Monday, October 12, 2009

Housing risks still lurk even as buyers return


On the surface, a glimmer of confidence is returning to the battered U.S. housing market, after more than three years of gut-wrenching defaults, price slumps and foreclosures.

But investors and homeowners in California, the most populous U.S. state and a benchmark for housing across the country, are bracing for another fall as emergency government support measures fall short or expire.

"All that has been achieved is to put off the real pain until later on," said Mark Jacques, a mortgage broker in Corona Del Mar, California. "I'm hunkering down for the storm."

California led the United States when housing prices soared early this decade, spurred by an array of public policy incentives to encourage home ownership. The boom fueled a frenzy of lending and spending that drove the U.S. economy.
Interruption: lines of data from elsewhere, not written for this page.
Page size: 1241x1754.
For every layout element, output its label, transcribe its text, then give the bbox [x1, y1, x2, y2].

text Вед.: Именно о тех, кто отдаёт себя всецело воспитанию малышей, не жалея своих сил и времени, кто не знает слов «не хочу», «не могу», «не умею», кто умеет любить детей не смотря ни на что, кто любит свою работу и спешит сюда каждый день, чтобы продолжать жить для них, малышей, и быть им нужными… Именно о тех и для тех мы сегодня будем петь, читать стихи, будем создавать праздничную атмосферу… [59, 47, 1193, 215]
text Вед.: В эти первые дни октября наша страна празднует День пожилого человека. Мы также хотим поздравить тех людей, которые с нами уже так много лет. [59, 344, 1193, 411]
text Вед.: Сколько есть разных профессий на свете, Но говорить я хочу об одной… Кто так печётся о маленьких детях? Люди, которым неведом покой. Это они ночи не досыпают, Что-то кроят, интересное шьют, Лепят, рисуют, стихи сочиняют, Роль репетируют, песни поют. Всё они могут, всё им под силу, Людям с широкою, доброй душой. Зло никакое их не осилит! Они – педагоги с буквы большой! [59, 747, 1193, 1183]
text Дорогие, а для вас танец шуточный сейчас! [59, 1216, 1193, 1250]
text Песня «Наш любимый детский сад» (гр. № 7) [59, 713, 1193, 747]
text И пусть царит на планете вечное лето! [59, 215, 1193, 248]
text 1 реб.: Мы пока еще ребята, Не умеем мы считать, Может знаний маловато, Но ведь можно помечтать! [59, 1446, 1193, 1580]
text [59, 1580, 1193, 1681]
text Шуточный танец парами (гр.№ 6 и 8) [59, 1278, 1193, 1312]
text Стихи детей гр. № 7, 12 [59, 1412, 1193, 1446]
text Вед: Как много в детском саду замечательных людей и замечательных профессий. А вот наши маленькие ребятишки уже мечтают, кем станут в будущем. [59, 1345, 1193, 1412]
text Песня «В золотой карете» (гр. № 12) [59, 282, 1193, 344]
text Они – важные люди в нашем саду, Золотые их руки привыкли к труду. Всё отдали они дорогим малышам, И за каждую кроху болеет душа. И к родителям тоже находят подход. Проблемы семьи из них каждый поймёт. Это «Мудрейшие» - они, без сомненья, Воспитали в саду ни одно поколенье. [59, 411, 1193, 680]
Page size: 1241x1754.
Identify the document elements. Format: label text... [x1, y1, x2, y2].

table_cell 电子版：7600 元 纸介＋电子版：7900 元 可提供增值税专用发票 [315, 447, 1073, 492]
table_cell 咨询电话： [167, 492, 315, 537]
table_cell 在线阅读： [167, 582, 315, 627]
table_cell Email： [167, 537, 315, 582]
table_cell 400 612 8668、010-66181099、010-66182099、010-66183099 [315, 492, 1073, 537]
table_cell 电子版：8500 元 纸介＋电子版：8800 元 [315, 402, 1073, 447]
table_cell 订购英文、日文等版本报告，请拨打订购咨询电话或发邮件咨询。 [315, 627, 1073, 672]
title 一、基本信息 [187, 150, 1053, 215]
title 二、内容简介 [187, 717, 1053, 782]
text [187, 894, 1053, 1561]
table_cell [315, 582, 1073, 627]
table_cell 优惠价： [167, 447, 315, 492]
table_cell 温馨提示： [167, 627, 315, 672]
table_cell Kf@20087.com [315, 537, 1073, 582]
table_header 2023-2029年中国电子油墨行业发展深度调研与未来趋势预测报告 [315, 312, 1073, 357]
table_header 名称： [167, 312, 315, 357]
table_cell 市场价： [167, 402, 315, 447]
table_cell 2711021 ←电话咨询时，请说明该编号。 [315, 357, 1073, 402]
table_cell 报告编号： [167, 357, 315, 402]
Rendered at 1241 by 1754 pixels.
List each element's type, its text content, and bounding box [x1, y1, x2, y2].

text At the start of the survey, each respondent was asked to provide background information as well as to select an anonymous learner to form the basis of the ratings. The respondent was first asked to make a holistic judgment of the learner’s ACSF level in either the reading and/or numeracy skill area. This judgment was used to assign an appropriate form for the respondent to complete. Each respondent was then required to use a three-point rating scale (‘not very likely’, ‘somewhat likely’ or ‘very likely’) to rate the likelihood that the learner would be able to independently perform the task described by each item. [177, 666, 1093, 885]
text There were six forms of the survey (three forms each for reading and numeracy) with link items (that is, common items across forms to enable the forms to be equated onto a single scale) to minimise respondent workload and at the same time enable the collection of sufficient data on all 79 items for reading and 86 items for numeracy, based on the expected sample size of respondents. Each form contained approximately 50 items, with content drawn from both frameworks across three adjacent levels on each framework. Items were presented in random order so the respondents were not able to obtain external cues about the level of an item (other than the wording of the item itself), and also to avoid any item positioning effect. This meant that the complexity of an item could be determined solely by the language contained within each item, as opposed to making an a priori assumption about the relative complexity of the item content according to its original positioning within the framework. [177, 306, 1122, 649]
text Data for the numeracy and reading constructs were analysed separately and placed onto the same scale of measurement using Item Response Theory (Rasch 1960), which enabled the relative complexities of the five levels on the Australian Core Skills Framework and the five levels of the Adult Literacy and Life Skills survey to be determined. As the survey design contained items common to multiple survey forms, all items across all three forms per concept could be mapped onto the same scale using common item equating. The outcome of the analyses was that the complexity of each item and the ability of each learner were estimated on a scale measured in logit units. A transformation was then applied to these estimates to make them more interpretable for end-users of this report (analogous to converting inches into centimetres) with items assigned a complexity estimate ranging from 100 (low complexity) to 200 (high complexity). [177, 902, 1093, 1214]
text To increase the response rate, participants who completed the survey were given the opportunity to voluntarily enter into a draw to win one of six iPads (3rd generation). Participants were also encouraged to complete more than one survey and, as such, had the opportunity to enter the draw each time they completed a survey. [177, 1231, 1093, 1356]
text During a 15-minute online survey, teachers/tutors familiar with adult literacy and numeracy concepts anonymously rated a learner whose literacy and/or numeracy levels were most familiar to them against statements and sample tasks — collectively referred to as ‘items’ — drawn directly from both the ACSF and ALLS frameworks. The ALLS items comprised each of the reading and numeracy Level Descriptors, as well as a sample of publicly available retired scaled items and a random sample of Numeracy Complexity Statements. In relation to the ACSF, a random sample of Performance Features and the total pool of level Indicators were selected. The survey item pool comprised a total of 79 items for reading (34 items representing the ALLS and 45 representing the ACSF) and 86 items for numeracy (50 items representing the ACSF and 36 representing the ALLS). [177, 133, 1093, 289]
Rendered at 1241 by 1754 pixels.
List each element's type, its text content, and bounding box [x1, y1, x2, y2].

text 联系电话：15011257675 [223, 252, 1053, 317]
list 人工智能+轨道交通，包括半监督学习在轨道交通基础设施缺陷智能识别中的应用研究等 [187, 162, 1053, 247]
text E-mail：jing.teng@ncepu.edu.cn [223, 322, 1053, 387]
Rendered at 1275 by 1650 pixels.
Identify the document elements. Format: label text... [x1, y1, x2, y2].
But California proved to be the epicenter of reckless lending that pushed housing throughout most of the United States over a cliff in 2007, triggering a credit crisis that plunged the world economy into recession.


The sobering view now from ground zero of the U.S. property market underscores the problems faced by President Barack Obama as he tries to fix the U.S. economy.


Washington is trying to stem rising numbers of homeowners who cannot afford their mortgages as job losses mount.

Housing prices have fallen to levels not seen since 2003. But even investors pouring millions of dollars back into real estate say it may take up to four more years for California's housing market to settle.


The reasons why -- rising foreclosures, joblessness and tight credit -- are not unique to the state and may have already slowed a recent recovery in places like Florida.


A first test of the U.S. housing rebound could come with the scheduled November 30 expiry of an $8,000 tax credit for first-time buyers.